The plaintiffs in this case all were detained and tortured by Chinese authorities as part of their crackdown on practitioners of the spiritual practice of Falun Gong. Following their release, they moved to Canada in order to escape further persecution in China. One of the plaintiffs was a Canadian citizen at the time of his torture. In 2004, they brought a joint civil action before the Ontario Superior Court of justice against then Chinese leader Jiang Zemin and other officials of the Chinese Communist Party for ordering their torture. Amnesty International co-intervened in this case with the Canadian Centre for International Justice (CCIJ) to argue that under international human rights law torture survivors have a right to obtain fair and adequate compensation for their ill-treatment. The State Immunity Act cannot be relied on to immunize foreign authorities for serious human rights violations such as torture.

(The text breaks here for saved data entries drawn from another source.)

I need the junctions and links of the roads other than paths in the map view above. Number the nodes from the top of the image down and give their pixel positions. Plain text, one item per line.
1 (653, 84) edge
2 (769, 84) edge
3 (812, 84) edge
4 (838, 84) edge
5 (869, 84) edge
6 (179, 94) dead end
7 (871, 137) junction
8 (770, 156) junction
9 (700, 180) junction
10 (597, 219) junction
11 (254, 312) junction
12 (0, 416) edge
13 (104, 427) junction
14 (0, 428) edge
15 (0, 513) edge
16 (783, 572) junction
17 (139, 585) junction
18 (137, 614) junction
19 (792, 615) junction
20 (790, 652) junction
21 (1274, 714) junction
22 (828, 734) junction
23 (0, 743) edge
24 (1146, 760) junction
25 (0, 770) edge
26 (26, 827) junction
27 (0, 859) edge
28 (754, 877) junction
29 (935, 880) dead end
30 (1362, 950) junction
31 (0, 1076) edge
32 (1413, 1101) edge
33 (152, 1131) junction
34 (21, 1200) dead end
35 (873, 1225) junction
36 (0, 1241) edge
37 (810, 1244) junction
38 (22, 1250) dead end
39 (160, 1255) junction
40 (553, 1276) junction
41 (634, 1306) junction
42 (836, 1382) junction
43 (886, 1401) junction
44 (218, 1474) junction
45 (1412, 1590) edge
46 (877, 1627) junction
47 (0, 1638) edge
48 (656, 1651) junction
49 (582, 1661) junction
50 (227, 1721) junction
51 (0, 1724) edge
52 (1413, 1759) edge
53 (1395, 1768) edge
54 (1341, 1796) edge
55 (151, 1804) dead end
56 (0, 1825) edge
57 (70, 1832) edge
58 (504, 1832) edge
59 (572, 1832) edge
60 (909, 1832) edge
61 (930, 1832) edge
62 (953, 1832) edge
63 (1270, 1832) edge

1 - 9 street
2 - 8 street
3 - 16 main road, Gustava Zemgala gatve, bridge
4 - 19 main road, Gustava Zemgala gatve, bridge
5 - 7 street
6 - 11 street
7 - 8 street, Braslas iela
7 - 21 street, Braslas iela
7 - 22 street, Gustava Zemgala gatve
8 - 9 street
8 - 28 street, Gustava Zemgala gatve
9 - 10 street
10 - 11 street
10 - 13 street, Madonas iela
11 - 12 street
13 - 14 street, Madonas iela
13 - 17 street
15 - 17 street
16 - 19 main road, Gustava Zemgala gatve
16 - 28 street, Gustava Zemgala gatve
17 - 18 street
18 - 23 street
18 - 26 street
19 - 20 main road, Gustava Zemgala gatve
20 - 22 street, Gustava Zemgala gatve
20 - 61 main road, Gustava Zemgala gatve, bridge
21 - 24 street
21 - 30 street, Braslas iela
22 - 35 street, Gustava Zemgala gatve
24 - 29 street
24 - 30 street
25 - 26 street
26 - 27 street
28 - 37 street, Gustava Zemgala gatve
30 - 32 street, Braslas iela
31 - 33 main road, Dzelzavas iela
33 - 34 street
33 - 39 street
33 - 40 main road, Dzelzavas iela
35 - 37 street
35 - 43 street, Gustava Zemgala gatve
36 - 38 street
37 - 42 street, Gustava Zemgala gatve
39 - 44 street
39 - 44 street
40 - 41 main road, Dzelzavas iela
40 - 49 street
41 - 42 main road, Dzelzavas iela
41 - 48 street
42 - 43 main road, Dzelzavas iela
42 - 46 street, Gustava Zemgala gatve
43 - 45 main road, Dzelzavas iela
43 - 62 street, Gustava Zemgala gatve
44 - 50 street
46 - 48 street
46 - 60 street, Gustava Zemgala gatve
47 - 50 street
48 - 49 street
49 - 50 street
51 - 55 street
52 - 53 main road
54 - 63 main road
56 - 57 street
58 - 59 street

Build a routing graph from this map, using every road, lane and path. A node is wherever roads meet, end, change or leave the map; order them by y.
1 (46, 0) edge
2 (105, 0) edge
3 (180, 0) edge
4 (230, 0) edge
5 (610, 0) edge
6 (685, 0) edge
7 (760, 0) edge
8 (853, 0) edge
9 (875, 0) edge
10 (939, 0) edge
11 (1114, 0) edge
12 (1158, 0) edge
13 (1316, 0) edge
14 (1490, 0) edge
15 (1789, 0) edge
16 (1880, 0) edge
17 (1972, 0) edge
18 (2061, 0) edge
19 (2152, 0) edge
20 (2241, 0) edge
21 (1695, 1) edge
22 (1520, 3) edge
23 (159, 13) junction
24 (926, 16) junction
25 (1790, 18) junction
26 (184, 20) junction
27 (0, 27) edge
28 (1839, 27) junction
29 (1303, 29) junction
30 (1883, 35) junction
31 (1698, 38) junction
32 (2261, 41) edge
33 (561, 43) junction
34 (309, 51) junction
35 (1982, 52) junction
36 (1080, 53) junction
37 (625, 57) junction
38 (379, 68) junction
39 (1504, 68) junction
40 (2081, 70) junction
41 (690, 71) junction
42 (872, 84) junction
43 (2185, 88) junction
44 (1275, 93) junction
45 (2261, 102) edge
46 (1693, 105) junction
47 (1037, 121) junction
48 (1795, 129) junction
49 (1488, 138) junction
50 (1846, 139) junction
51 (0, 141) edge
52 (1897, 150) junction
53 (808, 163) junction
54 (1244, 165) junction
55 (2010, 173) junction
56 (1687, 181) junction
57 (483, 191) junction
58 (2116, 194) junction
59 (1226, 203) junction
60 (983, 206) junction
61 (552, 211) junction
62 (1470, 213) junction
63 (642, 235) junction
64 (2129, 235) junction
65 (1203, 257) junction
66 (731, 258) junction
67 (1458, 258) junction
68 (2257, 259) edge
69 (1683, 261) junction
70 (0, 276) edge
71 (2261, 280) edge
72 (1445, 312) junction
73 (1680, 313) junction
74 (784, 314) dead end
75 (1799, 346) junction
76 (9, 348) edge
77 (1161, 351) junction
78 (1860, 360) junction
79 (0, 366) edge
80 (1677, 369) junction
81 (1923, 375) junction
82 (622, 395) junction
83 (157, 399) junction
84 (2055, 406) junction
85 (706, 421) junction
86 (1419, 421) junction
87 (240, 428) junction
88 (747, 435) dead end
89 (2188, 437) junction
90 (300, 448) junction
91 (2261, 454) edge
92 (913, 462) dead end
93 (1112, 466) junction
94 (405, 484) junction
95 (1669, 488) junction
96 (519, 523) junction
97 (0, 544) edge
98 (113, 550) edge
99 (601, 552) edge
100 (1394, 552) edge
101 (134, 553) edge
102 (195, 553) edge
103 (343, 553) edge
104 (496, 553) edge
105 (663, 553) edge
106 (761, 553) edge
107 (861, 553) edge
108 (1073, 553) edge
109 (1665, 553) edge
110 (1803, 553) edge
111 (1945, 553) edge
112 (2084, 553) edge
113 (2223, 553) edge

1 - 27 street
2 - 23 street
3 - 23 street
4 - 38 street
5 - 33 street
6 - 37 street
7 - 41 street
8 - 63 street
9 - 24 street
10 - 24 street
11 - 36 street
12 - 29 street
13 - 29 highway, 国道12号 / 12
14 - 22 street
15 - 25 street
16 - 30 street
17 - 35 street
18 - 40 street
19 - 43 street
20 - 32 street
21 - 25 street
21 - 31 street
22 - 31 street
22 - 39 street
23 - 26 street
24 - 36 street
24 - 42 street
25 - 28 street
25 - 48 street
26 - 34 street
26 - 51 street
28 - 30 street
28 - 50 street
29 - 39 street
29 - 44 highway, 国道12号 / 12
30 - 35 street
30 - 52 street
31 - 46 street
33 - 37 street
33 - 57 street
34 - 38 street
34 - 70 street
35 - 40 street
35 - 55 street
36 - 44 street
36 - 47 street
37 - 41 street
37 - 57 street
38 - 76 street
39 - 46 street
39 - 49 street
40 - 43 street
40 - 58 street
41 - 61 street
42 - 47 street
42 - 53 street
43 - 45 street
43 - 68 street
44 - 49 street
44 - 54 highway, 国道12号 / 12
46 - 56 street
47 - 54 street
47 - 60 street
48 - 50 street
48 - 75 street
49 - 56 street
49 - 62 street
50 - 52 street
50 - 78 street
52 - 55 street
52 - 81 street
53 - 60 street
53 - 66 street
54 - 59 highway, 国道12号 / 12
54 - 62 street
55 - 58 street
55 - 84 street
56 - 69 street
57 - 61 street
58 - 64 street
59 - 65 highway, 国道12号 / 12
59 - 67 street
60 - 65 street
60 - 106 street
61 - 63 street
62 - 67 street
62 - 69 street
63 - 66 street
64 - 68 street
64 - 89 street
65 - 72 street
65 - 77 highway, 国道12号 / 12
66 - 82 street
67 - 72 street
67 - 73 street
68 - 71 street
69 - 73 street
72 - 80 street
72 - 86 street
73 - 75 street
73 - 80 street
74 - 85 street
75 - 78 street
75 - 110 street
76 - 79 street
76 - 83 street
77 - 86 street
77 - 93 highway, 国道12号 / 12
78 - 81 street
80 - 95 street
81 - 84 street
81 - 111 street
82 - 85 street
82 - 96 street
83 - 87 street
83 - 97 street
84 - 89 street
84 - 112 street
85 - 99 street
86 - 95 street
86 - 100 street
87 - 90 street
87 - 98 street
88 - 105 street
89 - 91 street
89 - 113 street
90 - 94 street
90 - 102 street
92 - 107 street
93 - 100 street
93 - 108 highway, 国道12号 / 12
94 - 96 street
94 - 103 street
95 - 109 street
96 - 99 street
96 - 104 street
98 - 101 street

Omar Khadr is a Canadian citizen who in 2002 was captured by American forces in Afghanistan. He had found himself in a fire fight and allegedly threw a grenade which resulted in the death of a US soldier. Mr. Khadr was 15 years old at the time. He was detained, interrogated, and sent to Guantanamo Bay, where he spent the next decade. In 2005, Mr. Khadr was declared an enemy combatant and the US laid formal charges against him. He was to be tried before a Military Commission. In preparing his defense, Khadr sought an order from the Supreme Court of Canada requiring Canadian officials who interviewed him in Guantanamo Bay to disclose all records they had provided to American officials stemming from those interviews. The Supreme Court of Canada ordered that the government disclose that information to Mr. Khadr. Following the Supreme Court of Canada’s judgment recognizing that Mr. Khadr’s Charter and international human rights had been violated at Guantanamo Bay, Mr. Khadr made repeated requests to the Canadian government to seek his repatriation to Canada. Amnesty International applied to intervene in Mr. Khadr’s case before the Federal Court of Appeal and Supreme Court of Canada.